» **Instructions for the task**:
Leave no line out; reproduce the listing exactly.

» **Data in this exercise**:
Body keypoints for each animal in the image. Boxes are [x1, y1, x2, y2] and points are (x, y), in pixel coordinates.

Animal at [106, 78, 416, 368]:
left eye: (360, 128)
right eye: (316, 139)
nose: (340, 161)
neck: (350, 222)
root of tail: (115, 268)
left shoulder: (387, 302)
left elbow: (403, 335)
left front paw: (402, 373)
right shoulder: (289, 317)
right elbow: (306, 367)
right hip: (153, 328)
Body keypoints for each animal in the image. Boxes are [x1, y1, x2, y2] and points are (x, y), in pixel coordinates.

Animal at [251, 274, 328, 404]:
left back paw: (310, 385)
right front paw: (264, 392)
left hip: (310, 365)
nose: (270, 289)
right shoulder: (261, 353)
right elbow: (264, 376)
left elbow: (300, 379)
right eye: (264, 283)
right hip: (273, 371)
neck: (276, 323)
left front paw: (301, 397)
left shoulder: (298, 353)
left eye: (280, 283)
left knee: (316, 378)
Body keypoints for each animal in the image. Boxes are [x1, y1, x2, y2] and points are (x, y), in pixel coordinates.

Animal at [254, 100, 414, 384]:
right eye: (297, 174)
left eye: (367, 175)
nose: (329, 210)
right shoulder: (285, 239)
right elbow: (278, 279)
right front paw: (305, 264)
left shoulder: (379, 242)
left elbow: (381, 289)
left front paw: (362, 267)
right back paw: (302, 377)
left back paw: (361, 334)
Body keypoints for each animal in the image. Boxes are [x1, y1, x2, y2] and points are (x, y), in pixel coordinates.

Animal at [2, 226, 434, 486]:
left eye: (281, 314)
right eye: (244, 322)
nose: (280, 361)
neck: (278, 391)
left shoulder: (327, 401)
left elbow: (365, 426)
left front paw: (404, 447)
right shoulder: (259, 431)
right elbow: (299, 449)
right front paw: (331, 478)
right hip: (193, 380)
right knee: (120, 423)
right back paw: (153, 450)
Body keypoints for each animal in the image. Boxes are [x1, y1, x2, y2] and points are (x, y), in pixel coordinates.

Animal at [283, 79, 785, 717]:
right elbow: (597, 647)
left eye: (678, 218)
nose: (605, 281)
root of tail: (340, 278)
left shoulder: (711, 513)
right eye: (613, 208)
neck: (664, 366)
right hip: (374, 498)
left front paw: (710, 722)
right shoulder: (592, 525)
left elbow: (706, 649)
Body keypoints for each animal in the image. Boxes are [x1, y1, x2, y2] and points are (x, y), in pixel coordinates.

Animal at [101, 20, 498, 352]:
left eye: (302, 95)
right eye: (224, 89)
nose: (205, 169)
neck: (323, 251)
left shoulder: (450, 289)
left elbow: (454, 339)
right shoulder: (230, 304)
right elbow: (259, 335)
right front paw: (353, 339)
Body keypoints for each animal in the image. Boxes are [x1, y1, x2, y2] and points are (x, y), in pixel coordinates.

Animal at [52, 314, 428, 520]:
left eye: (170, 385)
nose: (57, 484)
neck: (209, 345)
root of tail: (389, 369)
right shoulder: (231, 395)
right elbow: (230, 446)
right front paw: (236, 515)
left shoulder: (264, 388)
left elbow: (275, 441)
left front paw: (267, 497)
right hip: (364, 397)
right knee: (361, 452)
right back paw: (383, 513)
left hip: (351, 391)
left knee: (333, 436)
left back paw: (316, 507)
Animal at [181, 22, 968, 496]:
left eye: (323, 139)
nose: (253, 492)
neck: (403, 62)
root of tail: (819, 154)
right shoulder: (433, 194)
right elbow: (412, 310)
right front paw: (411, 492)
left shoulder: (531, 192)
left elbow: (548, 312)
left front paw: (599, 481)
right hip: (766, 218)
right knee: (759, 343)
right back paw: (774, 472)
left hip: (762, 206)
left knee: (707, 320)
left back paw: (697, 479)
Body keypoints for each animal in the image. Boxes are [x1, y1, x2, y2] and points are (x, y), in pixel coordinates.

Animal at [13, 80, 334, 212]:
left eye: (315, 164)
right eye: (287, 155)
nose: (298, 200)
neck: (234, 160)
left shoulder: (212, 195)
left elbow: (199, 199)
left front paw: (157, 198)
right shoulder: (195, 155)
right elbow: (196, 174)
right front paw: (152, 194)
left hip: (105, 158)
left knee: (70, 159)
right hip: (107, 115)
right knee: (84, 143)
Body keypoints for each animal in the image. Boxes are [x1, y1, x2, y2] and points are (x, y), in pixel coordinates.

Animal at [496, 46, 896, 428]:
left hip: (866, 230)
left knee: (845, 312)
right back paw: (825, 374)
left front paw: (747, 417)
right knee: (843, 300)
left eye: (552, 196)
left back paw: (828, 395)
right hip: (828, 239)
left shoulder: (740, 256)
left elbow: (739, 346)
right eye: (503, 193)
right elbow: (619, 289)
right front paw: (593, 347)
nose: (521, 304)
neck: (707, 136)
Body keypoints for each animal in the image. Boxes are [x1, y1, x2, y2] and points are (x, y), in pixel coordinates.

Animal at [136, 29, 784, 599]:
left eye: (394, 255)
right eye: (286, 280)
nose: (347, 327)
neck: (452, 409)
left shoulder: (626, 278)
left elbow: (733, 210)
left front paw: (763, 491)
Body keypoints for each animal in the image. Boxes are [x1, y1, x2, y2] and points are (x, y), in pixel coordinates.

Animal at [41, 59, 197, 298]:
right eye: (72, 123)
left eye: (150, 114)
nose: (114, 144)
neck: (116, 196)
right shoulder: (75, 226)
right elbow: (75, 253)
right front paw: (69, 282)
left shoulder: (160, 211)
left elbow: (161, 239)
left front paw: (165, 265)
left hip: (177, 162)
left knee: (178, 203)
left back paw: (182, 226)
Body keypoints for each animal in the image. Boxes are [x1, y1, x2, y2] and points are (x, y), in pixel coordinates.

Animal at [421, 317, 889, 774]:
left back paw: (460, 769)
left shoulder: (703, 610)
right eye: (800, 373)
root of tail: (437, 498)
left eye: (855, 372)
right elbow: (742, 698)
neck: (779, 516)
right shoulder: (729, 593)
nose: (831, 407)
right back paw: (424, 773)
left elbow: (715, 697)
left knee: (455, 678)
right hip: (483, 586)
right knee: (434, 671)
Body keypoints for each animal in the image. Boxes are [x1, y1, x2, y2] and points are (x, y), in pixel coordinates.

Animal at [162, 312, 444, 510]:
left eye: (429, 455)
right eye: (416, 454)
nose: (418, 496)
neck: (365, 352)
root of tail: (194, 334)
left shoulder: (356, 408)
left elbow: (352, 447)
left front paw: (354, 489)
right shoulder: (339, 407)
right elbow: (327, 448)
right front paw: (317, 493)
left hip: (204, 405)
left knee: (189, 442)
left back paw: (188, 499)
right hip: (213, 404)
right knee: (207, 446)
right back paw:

» **The answer**:
Body keypoints for each animal in the image. Boxes are [x1, y1, x2, y2] and points are (x, y), in pixel coordinates.

Animal at [106, 78, 416, 368]:
left eye: (360, 128)
right eye: (316, 139)
nose: (340, 161)
neck: (350, 222)
root of tail: (115, 268)
left shoulder: (387, 302)
left elbow: (403, 335)
left front paw: (402, 373)
right shoulder: (289, 317)
right elbow: (306, 367)
right hip: (153, 328)
Body keypoints for each animal in the image. Boxes are [x1, y1, x2, y2] and points are (x, y), in pixel coordinates.

Animal at [251, 274, 328, 404]:
left back paw: (310, 385)
right front paw: (264, 392)
left hip: (310, 365)
nose: (270, 289)
right shoulder: (261, 353)
right elbow: (264, 376)
left elbow: (300, 379)
right eye: (264, 283)
right hip: (273, 371)
neck: (276, 323)
left front paw: (301, 397)
left shoulder: (298, 353)
left eye: (280, 283)
left knee: (316, 378)
Body keypoints for each animal in the image. Boxes are [x1, y1, x2, y2] and points are (x, y), in pixel coordinates.

Animal at [254, 100, 414, 384]:
right eye: (297, 174)
left eye: (367, 175)
nose: (329, 210)
right shoulder: (285, 239)
right elbow: (278, 279)
right front paw: (305, 264)
left shoulder: (379, 242)
left elbow: (381, 289)
left front paw: (362, 267)
right back paw: (302, 377)
left back paw: (361, 334)
Body keypoints for each animal in the image. Boxes are [x1, y1, x2, y2] and points are (x, y), in pixel coordinates.

Animal at [2, 226, 434, 486]:
left eye: (281, 314)
right eye: (244, 322)
nose: (280, 361)
neck: (278, 391)
left shoulder: (327, 401)
left elbow: (365, 426)
left front paw: (404, 447)
right shoulder: (259, 431)
right elbow: (299, 449)
right front paw: (331, 478)
right hip: (193, 380)
right knee: (120, 423)
right back paw: (153, 450)
Body keypoints for each animal in the image. Boxes are [x1, y1, x2, y2] and points are (x, y), in pixel coordinates.

Animal at [283, 79, 785, 717]:
right elbow: (597, 647)
left eye: (678, 218)
nose: (605, 281)
root of tail: (340, 278)
left shoulder: (711, 513)
right eye: (613, 208)
neck: (664, 366)
right hip: (374, 498)
left front paw: (710, 722)
right shoulder: (592, 525)
left elbow: (706, 649)
Body keypoints for each animal in the image. Boxes are [x1, y1, x2, y2] and points are (x, y), in pixel coordinates.

Animal at [101, 20, 498, 352]:
left eye: (302, 95)
right eye: (224, 89)
nose: (205, 169)
neck: (323, 251)
left shoulder: (450, 289)
left elbow: (454, 339)
right shoulder: (230, 304)
right elbow: (259, 335)
right front paw: (353, 339)
Body keypoints for each animal in the image. Boxes are [x1, y1, x2, y2] and points are (x, y), in pixel coordinates.

Animal at [52, 314, 428, 520]:
left eye: (170, 385)
nose: (57, 484)
neck: (209, 345)
root of tail: (389, 369)
right shoulder: (231, 395)
right elbow: (230, 446)
right front paw: (236, 515)
left shoulder: (264, 388)
left elbow: (275, 441)
left front paw: (267, 497)
right hip: (364, 397)
right knee: (361, 452)
right back paw: (383, 513)
left hip: (351, 391)
left knee: (333, 436)
left back paw: (316, 507)
Animal at [181, 22, 968, 496]:
left eye: (323, 139)
nose: (253, 492)
neck: (403, 62)
root of tail: (819, 154)
right shoulder: (433, 194)
right elbow: (412, 310)
right front paw: (411, 492)
left shoulder: (531, 192)
left elbow: (548, 312)
left front paw: (599, 481)
right hip: (766, 218)
right knee: (759, 343)
right back paw: (774, 472)
left hip: (762, 206)
left knee: (707, 320)
left back paw: (697, 479)
Body keypoints for each animal in the image. Boxes are [x1, y1, x2, y2] and points are (x, y), in pixel coordinates.

Animal at [13, 80, 334, 212]:
left eye: (315, 164)
right eye: (287, 155)
nose: (298, 200)
neck: (234, 160)
left shoulder: (212, 195)
left elbow: (199, 199)
left front paw: (157, 198)
right shoulder: (195, 155)
right elbow: (196, 174)
right front paw: (152, 194)
left hip: (105, 158)
left knee: (70, 159)
right hip: (107, 115)
right knee: (84, 143)
Body keypoints for each animal in the image. Boxes are [x1, y1, x2, y2] and points are (x, y), in pixel coordinates.

Animal at [496, 46, 896, 428]:
left hip: (866, 230)
left knee: (845, 312)
right back paw: (825, 374)
left front paw: (747, 417)
right knee: (843, 300)
left eye: (552, 196)
left back paw: (828, 395)
right hip: (828, 239)
left shoulder: (740, 256)
left elbow: (739, 346)
right eye: (503, 193)
right elbow: (619, 289)
right front paw: (593, 347)
nose: (521, 304)
neck: (707, 136)
Body keypoints for each animal in the image. Boxes are [x1, y1, x2, y2] and points are (x, y), in pixel coordinates.

Animal at [136, 29, 784, 599]:
left eye: (394, 255)
right eye: (286, 280)
nose: (347, 327)
neck: (452, 409)
left shoulder: (626, 278)
left elbow: (733, 210)
left front paw: (763, 491)
Body keypoints for each animal in the image. Boxes are [x1, y1, x2, y2] and points are (x, y), in pixel coordinates.

Animal at [41, 59, 197, 298]:
right eye: (72, 123)
left eye: (150, 114)
nose: (114, 144)
neck: (116, 196)
right shoulder: (75, 226)
right elbow: (75, 253)
right front paw: (69, 282)
left shoulder: (160, 211)
left elbow: (161, 239)
left front paw: (165, 265)
left hip: (177, 162)
left knee: (178, 203)
left back paw: (182, 226)
Body keypoints for each animal in the image. Boxes are [x1, y1, x2, y2] and points are (x, y), in pixel coordinates.

Animal at [421, 317, 889, 774]:
left back paw: (460, 769)
left shoulder: (703, 610)
right eye: (800, 373)
root of tail: (437, 498)
left eye: (855, 372)
right elbow: (742, 698)
neck: (779, 516)
right shoulder: (729, 593)
nose: (831, 407)
right back paw: (424, 773)
left elbow: (715, 697)
left knee: (455, 678)
right hip: (483, 586)
right knee: (434, 671)
Body keypoints for each animal in the image. Boxes are [x1, y1, x2, y2] and points are (x, y), in pixel coordinates.

Animal at [162, 312, 444, 510]:
left eye: (429, 455)
right eye: (416, 454)
nose: (418, 496)
neck: (365, 352)
root of tail: (194, 334)
left shoulder: (356, 408)
left elbow: (352, 447)
left front paw: (354, 489)
right shoulder: (339, 407)
right elbow: (327, 448)
right front paw: (317, 493)
left hip: (204, 405)
left knee: (189, 442)
left back paw: (188, 499)
right hip: (213, 404)
right knee: (207, 446)
right back paw:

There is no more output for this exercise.